Here and there I have run across some interesting people who when I first meet them, I think, “Oh, I am totally going to piss them off at some point.” And I have this thought because I realize that they need a lot of attention, more than most of us can give someone…… Probably a personality disorder…… Or whatever. They feel misunderstood by everyone around them…… So of course I can manage that, but I wait for the other shoe to drop at all times.
This one person who lost their shit on me managed to be OK with me for about 10 years, but not with others. I would listen to all of their complaints about so-and-so said this, or they did that, blah, blah, blah. I talked them off the ledge. I think the reason things were OK for so long was because I only saw them at certain events about every other month or so…… And that help them not get too crazy, less contact. And I just agreed with everything they said because it just wasn’t worth the trouble to not agree.
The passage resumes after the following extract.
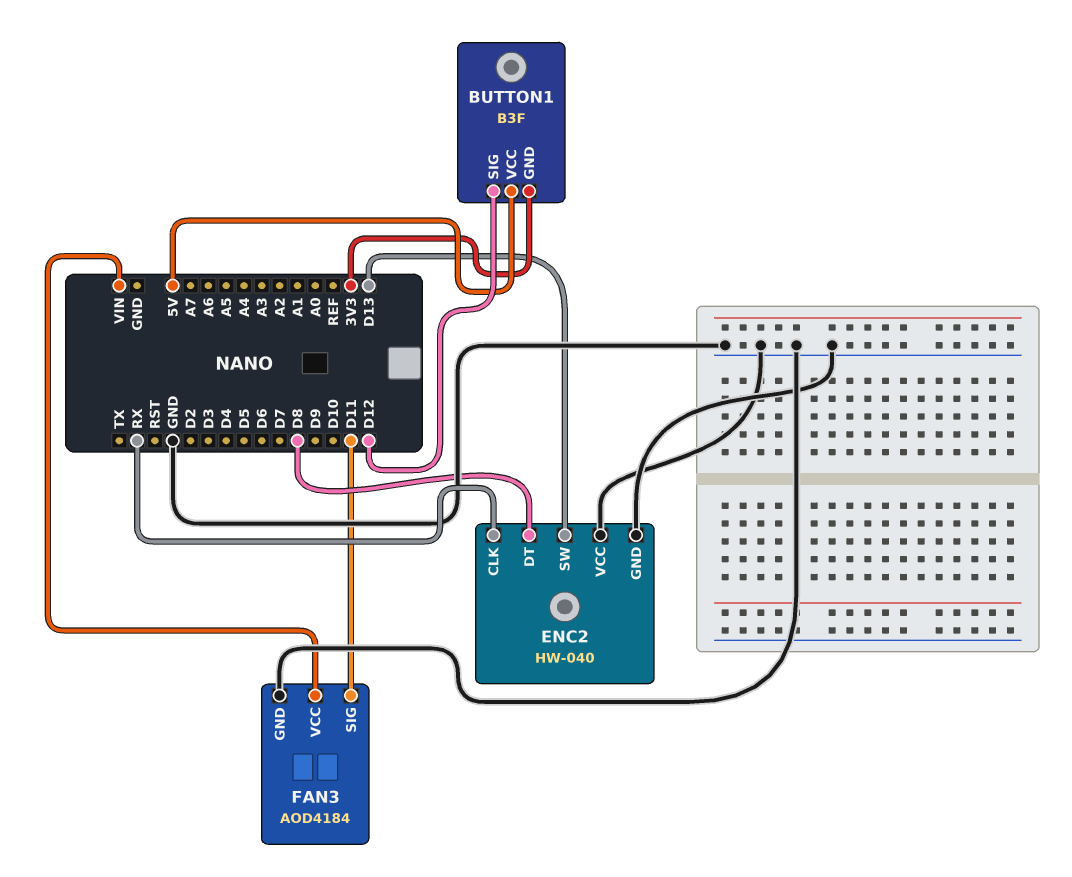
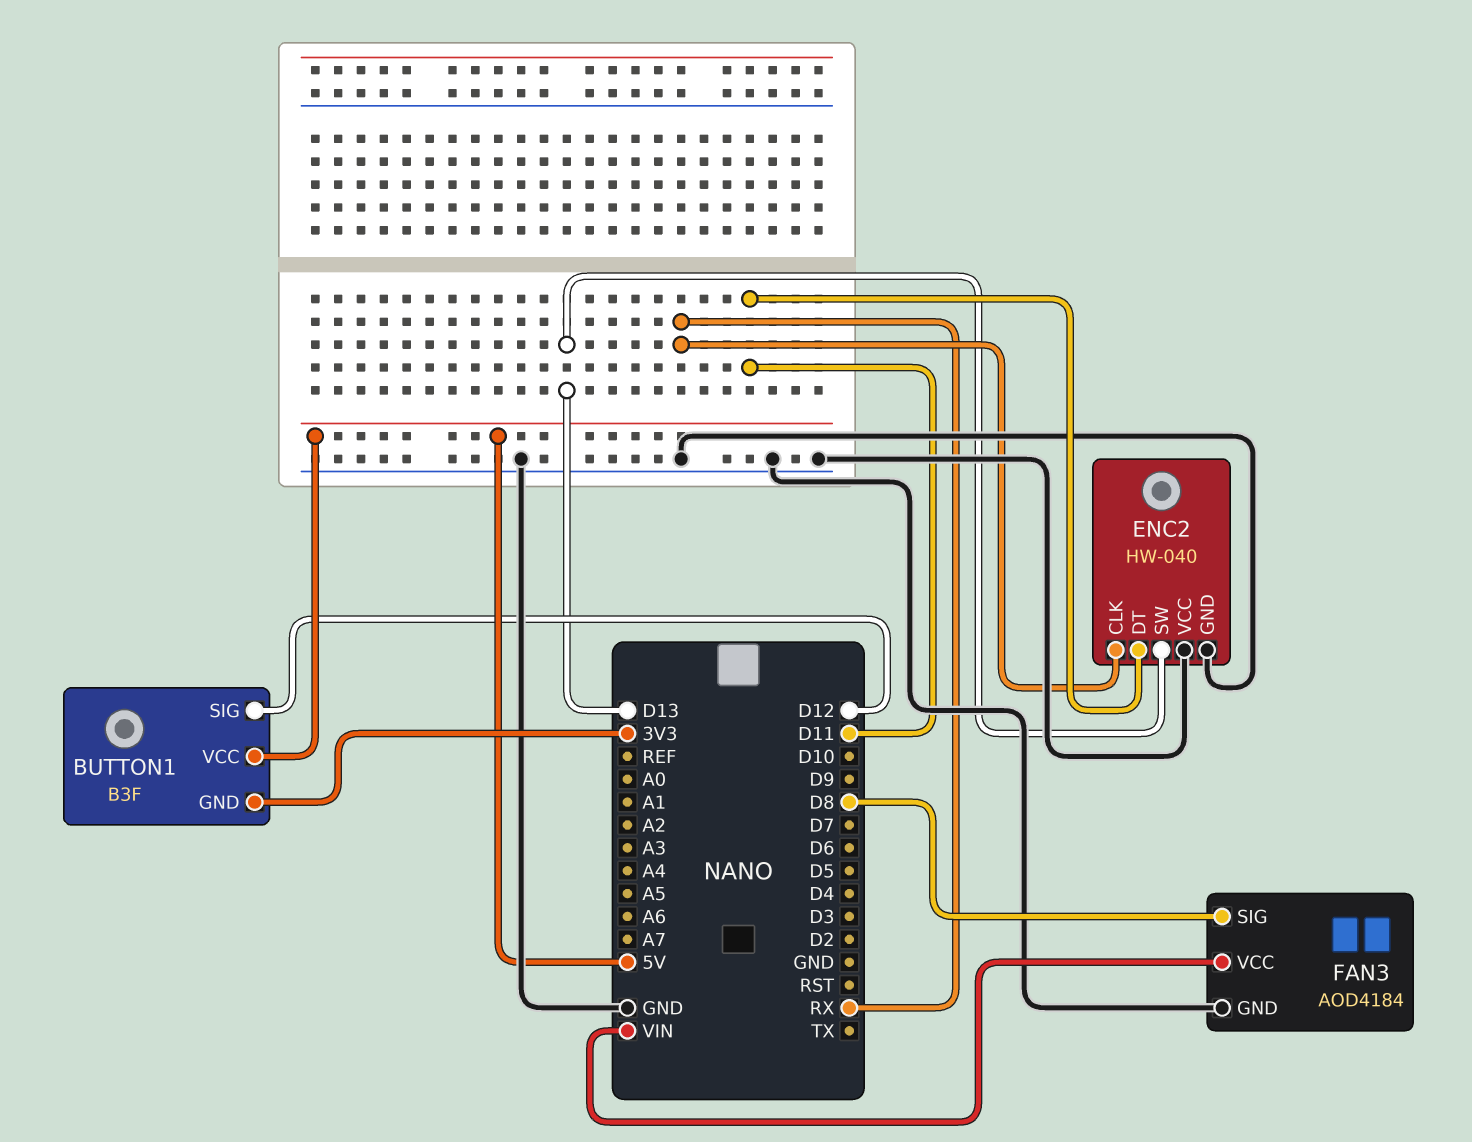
ENC2 pin DT: D8 -> D11
FAN3 pin SIG: D11 -> D8

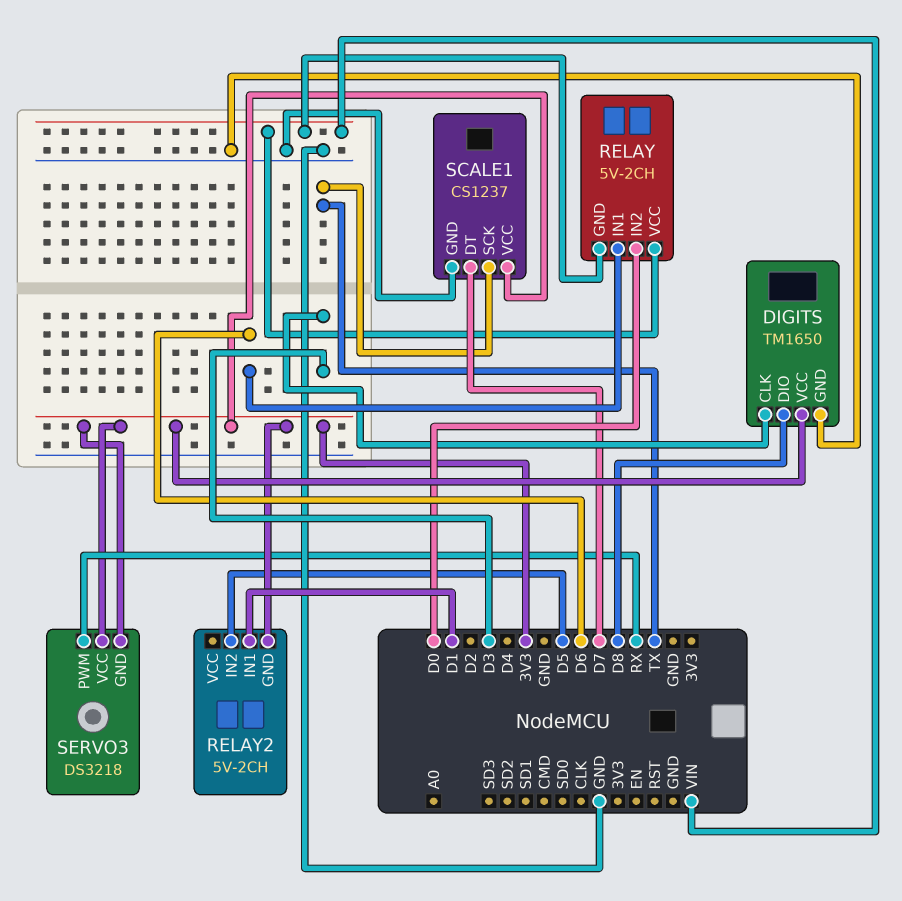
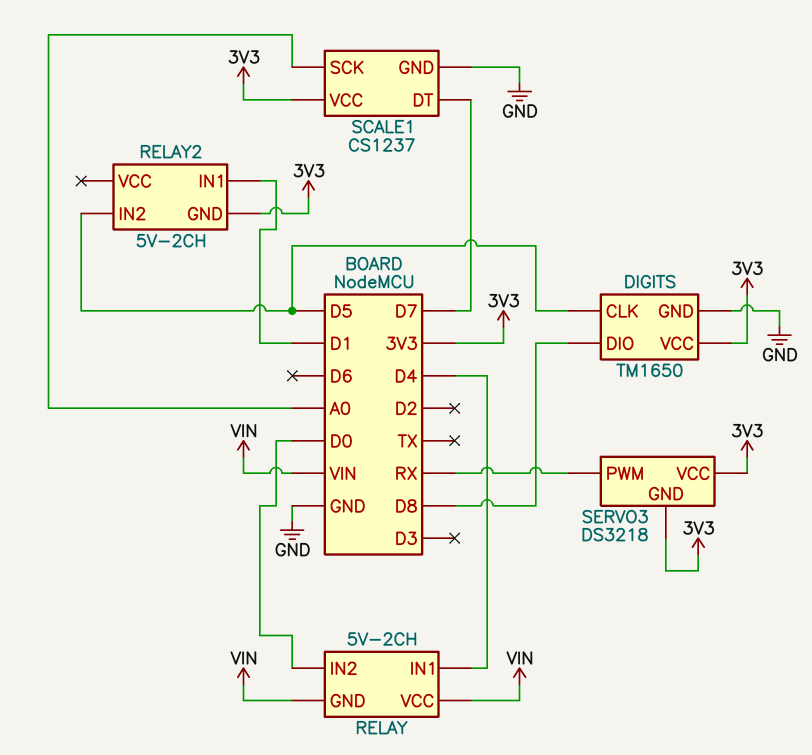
DIGITS pin CLK: D3 -> D5
RELAY pin IN1: D6 -> D4
SCALE1 pin SCK: TX -> A0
Well, this person finally lost their shit on me big time. I mean it was not just the other shoe dropping, it was the entire shoe store. OMG. The text messages…..the Facebook messages and posts……over something that honestly was not that big a deal. AND, they created the problem! They had control over the entire situation, but chose to be the victim. They told me I was killing people, ruining lives, that I should be ashamed of myself, so I asked them why did they offer what they offered if they didn’t actually want anyone to take part? Why did you post what you posted on Facebook and asked people to help?
They told me that I was impossible and they just couldn’t deal with me. I went into therapist mode and kept pointing out things to resolve the situation, and they did not like that at all because they are so used to people just appeasing them. So they started bad mouthing me on Facebook to everyone who would listen. People didn’t know they were talking about me, so they were trying to tell them how sorry they were that this was happening, but then…..people figured out what they were talking about, and they walked away from the situation. I blocked this person everywhere because they would not leave me alone, and kept harassing me and threatening me. They clearly did not want to resolve anything.
I noticed that I am slightly traumatized by this situation……or rather I was, because it was almost two years ago, but it still affects me on some level. I am definitely cured from trying to be friends with people who are “eccentric” or “misunderstood”. No thanks.